Last night saw the opening of London Met’s new exhibition, ‘Fabric of the City’. Drawing upon East London’s rich textile tradition, a number of artists were invited to use the 17th century weaving of Spitalfields Silk as an inspiration point from which to formulate a contemporary work.
I had the wonderful opportunity to work on a collaborative embroidery piece for Karen Coughlan, a pair of ‘Gin Gloves’ worked in silk shading and metal-thread embroidery:
Anne Fanshaw, daughter of the Lord Mayor of London, wore a dress woven of Spitalfields silk to an event celebrating her father’s newly-appointed position in 1752. Motifs of hops and barley woven into the fabric reflect her father’s position as a master brewer within the City. Inspired by this representation, the ‘Gin Gloves’ also contain botanical imagery specific to this particular alcohol: twirling vines of the juniper berry and elegant stems of angelica ‘growing’ up the surface of the glove. The falling baby was inspired by Hogarth’s ‘Gin Lane’ etching.
The gloves themselves are handmade from leather, which although supple proved to be a pain to sew accurately through. However, patience persisted and I managed to successfully produce a piece of metal thread embroidery on a less-than-ideal surface. The angelica stems are comprised of padded ‘veins’ appliqued over with couched green metallic passing, growing towards chips of bright check silver blossoms. The juniper branches are cutwork purls, single-strand silk shaded leaves and appliqued padded berries. The baby was heavily padded to give it the desired three-dimensional effect, ‘growing’ out of the glove, embroidered in black floss and edged with silver pearl purl.
I found this a very enjoyable commission to work on as it appeals to my sense of humour: the absurdness of the baby falling out of a gin botanical seems an exquisite combination. It also impressed upon me the sense of personal responsibility present in a commission such as this – not only was I responsible for the technical execution of the stitch itself, but I also had comparatively free reign in relation to drawing out the initial design and suggesting choices of threads etc. Whilst any collaborative project is always a two-way exchange of ideas, I think during this project I truly realised that unlike working for Hand and Lock (where designs always came to my desk fully designed in a kind of colour-by-numbers kit), here my confidence in creative discretion was of utmost importance. I hope this confidence is something I can continue to cultivate on subsequent collaborations.

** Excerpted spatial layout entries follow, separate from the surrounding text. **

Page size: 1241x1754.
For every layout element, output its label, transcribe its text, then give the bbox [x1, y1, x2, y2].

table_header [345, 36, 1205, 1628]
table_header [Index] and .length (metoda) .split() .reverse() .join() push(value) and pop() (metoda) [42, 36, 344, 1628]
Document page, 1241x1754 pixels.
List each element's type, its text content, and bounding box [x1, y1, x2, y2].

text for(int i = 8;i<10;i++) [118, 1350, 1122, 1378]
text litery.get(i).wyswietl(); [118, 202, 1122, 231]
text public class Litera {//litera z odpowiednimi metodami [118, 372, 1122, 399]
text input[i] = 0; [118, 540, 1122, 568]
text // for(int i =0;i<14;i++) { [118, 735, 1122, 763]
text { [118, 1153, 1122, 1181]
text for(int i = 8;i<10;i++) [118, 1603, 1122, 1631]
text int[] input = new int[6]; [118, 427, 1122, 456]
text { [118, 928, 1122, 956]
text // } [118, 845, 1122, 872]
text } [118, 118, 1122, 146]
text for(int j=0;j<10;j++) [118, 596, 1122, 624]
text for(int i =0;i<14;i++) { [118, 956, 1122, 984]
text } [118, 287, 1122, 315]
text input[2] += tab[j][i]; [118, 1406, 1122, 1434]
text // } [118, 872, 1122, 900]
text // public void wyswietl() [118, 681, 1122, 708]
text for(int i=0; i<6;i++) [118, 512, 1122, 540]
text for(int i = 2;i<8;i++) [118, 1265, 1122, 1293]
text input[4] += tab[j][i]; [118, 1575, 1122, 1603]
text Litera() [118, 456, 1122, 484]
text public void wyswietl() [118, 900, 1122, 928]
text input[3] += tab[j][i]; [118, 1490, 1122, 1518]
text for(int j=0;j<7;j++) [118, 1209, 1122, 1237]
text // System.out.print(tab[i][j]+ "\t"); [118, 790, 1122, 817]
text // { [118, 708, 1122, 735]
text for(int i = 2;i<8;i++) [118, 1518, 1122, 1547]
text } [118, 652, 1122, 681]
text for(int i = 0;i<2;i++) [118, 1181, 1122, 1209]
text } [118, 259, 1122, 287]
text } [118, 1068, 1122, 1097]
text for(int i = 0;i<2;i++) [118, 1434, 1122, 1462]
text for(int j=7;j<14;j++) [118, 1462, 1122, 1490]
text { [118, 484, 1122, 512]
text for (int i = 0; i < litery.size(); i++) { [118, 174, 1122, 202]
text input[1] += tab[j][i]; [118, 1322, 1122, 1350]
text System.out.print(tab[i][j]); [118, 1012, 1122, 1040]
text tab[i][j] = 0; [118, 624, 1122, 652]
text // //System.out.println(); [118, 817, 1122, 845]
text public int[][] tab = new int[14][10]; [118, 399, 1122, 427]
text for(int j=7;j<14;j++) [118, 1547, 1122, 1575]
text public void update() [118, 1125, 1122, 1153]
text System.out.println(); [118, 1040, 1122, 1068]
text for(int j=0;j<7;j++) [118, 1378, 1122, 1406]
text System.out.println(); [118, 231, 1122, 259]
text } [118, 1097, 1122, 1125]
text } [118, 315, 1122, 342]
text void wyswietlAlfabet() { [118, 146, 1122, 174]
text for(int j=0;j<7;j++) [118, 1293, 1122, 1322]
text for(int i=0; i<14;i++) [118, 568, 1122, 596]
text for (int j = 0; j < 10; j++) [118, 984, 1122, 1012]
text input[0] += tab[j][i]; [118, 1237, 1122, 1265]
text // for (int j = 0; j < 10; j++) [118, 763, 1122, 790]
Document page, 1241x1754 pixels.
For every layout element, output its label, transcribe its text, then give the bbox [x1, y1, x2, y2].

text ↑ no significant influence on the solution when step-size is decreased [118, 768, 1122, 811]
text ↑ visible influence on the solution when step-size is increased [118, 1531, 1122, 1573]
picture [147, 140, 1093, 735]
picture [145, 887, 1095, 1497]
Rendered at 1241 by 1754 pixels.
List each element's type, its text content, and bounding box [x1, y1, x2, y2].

Do come along to the exhibition if you can and see the many wonderful works on display. Despite the many hours of careful concentration and craftsmanship invested, the private view nearly didn’t happen yesterday – London Underground had a tube strike on, and the resulting chaos in the remainder of the public transport system was ridiculous. I got sunburn waiting over two hours for a seemingly non-existent bus, with every one which did turn up driving past and literally full to bursting. As the queue for a taxi out of King’s Cross station was in excess of two hundred people and an estimated several hours’ wait, this piece would not have made it to the gallery had I not flung myself in front of a passing empty taxi in desperation. The resulting zombie-like scramble for ’empty taxi without the queue!!’ notwithstanding, my journey to the gallery was saved. And I didn’t die throwing myself in front of a moving vehicle in desperation, suffragette-style, so I’m still available for future commissions!